The BoG requires banks to recapitalise to GH¢400 million by December 2018 or risk being penalised.
Liquidity and investor composition
Following the coming into force of the National Pensions Act, 2008 (Act 766) in 2010, a new pool of funds for equity investments in the form of private pension funds has sprung up.
It is estimated that assets under management totalled GH¢12 billion as of May this year.
This means that together with the over GH¢9.3 billion currently being managed by the Social Security and National Insurance Trust (SSNIT), pension assets are now in excess of GH¢21 billion.
The CEO of Axis Pensions, Mr Afriyie Oware, said this provides “a good cushion” for equity transactions such as those planned for the rest the year.
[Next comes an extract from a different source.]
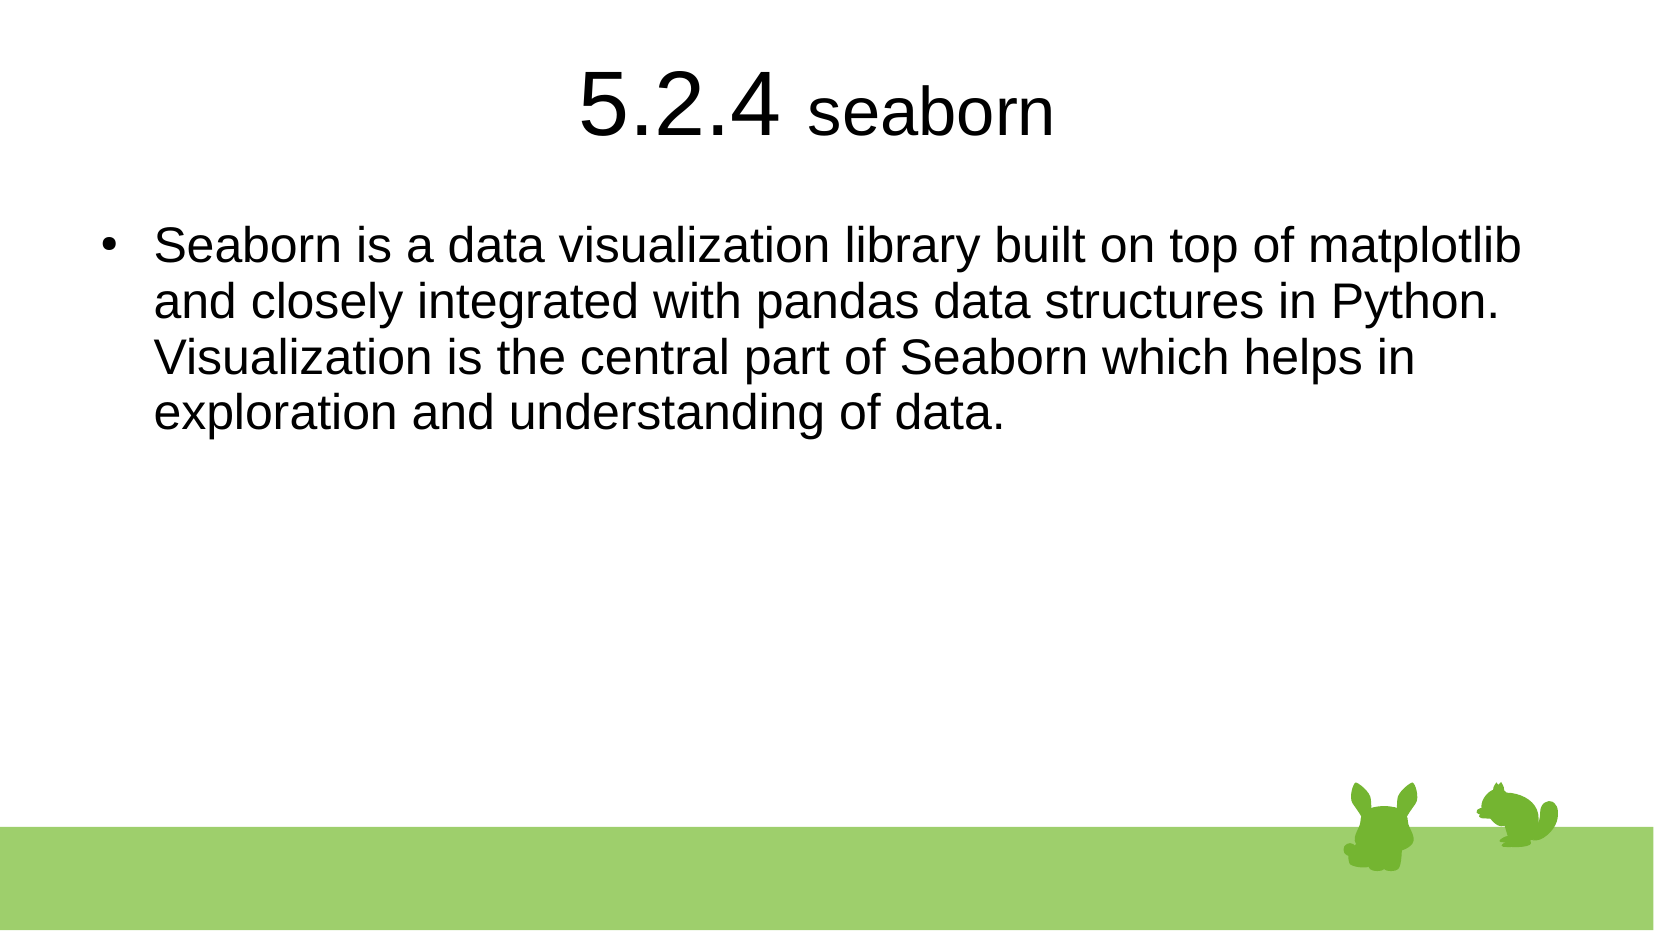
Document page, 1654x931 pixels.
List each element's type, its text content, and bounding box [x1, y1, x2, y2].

list Seaborn is a data visualization library built on top of matplotlib and closely integrated with pandas data structures in Python. Visualization is the central part of Seaborn which helps in exploration and understanding of data. [82, 217, 1571, 758]
title 5.2.4 seaborn [88, 29, 1565, 178]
That notwithstanding, he pointed out that for the entire transactions to be successful, they would need to be strongly cushioned by foreign participation.
“Pension funds are awash with money and definitely, we will take up some stakes. Let us assume that the pension funds are able to take up GH¢1 billion.
“You may also look at insurance companies and mutual funds and let us assume they take up GH¢500 million. That exhausts the capacity of institutional investors within the market.
“So the chunk of it will have to come from retail investors. I do not know what the uptake is like but I feel we will need a strong cushion from foreign participation to make them successful,” he added.
Two investment bankers, Mrs Doris Ahiati of Crescendo Heights Limited and Ms Thelma Maclean of Strategic African Securities (SAS) Group Finance, said evidence abound that the market could contain the transactions concurrently.
With foreign investors looking to profit from the projected rise in gross domestic product (GDP), Mrs Ahiati said they would not hesitate to buy into these companies.
“My concern though is the after-effect. If foreign investors buy into these companies and decide to repatriate profits in the future, it will contribute to further depreciation of the cedi,” she added.
On the preparedness of retail investors to participate in the various transactions, the President of the Association of Shareholders on the GSE, Mr Sas George, said such a decision would be based on the value being offered by the various firms.
“It is an investment; if you have surplus money, you invest, otherwise, you don’t bother.
“If you are coming on a rights issue, at least, you must reduce the share price for it to inspire people to buy; but if you don’t, then it will be difficult,” he stated.